Two holograms are generated using the continuous shading method proposed by Park et al. and our Phong shading approximation method, using a sphere as a first example. Figure 4 shows the numerical reconstruction results. Regarding the hologram reconstruction produced by Park et al.’s continuous shading method, as shown in Fig. 4(a), it can be clearly seen that there is a noticeable discontinuity between the edges of the polygon. Figures 4(b) and 4(c) show the reconstructed images of our method with different subdivisions $M$. In the proposed method shown in Fig. 4(c), a smooth appearance of the surface can be observed with a larger $M$, successfully eliminating the inappropriate brightness of the polygon edges. The lighting parameters employed for the Phong reflection model are given as follows : $K_a=0.2$, $K_d=0.8$, and $\widehat{\mathit{L}}=(0,0,1)$.

In Fig. 5(a), reconstruction without shadows is depicted, employing uniform amplitude across all triangles. Figure 5(b) displays the hologram reconstruction utilizing flat shading, where the amplitude within each triangle of the 3D object is uniform. This uniform amplitude results in a uniform brightness within each reconstructed mesh surface, causing a sudden change in brightness between adjacent meshes. Figure 5(c) illustrates the hologram’s reconstruction employing Park et al.’s continuous shading methodology. The continuous shading effect makes the mesh boundaries visible, reducing the realism of the reconstruction. Figure 5(d) illustrates the reconstruction utilizing the proposed technique, which achieves better surface approximation and eliminates polygon edges.

Figure 6 shows the numerical reconstruction results of the teapot using Wang et al.’s method and the proposed method for different $M$ values. From Fig. 6(a), it is evident that the method proposed by Wang et al. produced noticeable grid edges on the object’s surface at $M=3$, achieving a smooth effect at $M=16$. In contrast, Fig. 6(b) shows that the proposed method already attained a smooth surface at $M=3$. In Fig. 7, we compare the calculation time of five different methods using a teapot as an example.

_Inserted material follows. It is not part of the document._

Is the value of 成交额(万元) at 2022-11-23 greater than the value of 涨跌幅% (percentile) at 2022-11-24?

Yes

From Figs. 6 and 7, we see that the proposed method achieves a smooth effect at $M=3$ with a computation time of 175.32 s, while Wang et al.’s method achieves a smooth effect at $M=16$ with a computation time of 1447.43 s. In comparison, although the overall computation time of our proposed method increases with $M$ and is longer than that of Wang et al.’s method, the advantage of our method lies in achieving a smooth effect in less time. According to Fig. 7, it is evident that the proposed method takes more time than Park et al.’s method, but we can select an appropriate $M$ within the perceptible smooth range of the human eye to achieve the most efficient computation.

Finally, Fig. 8 illustrates the reconstruction of multiple objects. Table 1 shows the size information of the 3D objects used in the experiment. There is a significant difference in realism between the results using the proposed method and those obtained using Park et al.’s method. Therefore, the experimental results shown in Figs. 4, 5, 6, and 8 confirm that the use of Phong shading approximation in the proposed method effectively achieves the better-expected approximation of surface curvature.

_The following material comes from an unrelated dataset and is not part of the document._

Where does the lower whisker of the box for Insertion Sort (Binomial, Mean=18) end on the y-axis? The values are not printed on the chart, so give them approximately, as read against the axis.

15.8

In this study, we propose a new Phong shading approximation method of computer-generated holography based on fully analytical triangle meshes, which provides a complete analytical formalism based on Phong shading. The method divides the primitive triangles into multiple sub-triangles (both forward and reverse) and linearly interpolates the vertex normals of the primitive triangles to obtain the vertex normals for the sub-triangles. The Phong reflection model is then used to determine the amplitudes at the vertices of the sub-triangles. Finally, the amplitudes at the vertices of the sub-triangles are linearly interpolated to achieve spatially varying amplitudes within the sub-triangles. During reconstruction, the Phong shading approximation method can be used to render 3D objects, which almost eliminates the bright line artifacts on the surface of 3D objects that occur during holographic reconstruction, thereby improving reconstruction quality compared to the continuous shading methods proposed by Park et al.^[6] We have conducted simulations and optical reconstructions to validate our proposed approach.